Building on our previous rant on data caps killing The Cloud []; I do think there is an opportunity for service providers in The Cloud, but it’s not really about them offering anything new or exciting in terms of technology. It’s about utility. The thing that the service providers have that over-the-top (OTT) players, like Apple, Google and Microsoft, don’t have is how close they are to the consumer. For my data to get to Apple or Google or Microsoft it has to traverse the service providers network and then some backbone providers network before ending up in some Microsoft, Google or Apple data center half way around the world. On the other hand The Cloud operated by my service provider is just down the road (in internet terms). This is where the opportunity lies.

If I was a service provider I’d put together a cloud service that was designed around using that advantage.
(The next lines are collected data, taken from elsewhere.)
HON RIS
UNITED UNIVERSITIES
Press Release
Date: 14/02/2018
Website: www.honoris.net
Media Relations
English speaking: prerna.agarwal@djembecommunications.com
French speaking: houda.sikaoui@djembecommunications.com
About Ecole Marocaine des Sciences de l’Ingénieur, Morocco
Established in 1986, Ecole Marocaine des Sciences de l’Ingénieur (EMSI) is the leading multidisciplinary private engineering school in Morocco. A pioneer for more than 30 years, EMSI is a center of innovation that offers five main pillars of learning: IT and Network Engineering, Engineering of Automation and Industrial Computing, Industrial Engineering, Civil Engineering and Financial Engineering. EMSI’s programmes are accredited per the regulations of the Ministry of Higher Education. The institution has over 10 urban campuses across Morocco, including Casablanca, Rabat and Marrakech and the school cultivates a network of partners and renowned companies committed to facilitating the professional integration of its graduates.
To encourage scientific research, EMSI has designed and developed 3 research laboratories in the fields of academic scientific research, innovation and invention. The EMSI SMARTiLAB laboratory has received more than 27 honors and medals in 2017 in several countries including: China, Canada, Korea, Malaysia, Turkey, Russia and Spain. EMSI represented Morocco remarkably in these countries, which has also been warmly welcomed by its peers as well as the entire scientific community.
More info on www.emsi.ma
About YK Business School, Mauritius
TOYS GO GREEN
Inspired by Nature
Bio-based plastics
Rather than trying to be the be-all-end-all provider of the content itself — a nasty low margin business (which has sidetracked me before [] — I’d be the best cloud for the consumers. Since I’m close and own the network, transmission quality is within my control for streaming media. So I’d sell the customer a cloud service that allowed unlimited upload, download and streaming of any data they want; I don’t care where it came from. My cloud cost you a flat rate and you can do what you want with that data over my network. At the same time there is still a cap on your out-of-network data traffic, so using someone else’s cloud could cost you, and if you want to stream a lot of data it could cost you a lot. One more thing that is needed to make this work, at least for me, is a guarantee that I can take my media back out as easily as I can put it in, so there is not data lock-in only the typical commercial lock-in of a contract.

This is the cloud service I want – open (in terms of where I buy the content does not matter; unlimited upload/download and streaming, high speed and good quality. I would pay for that.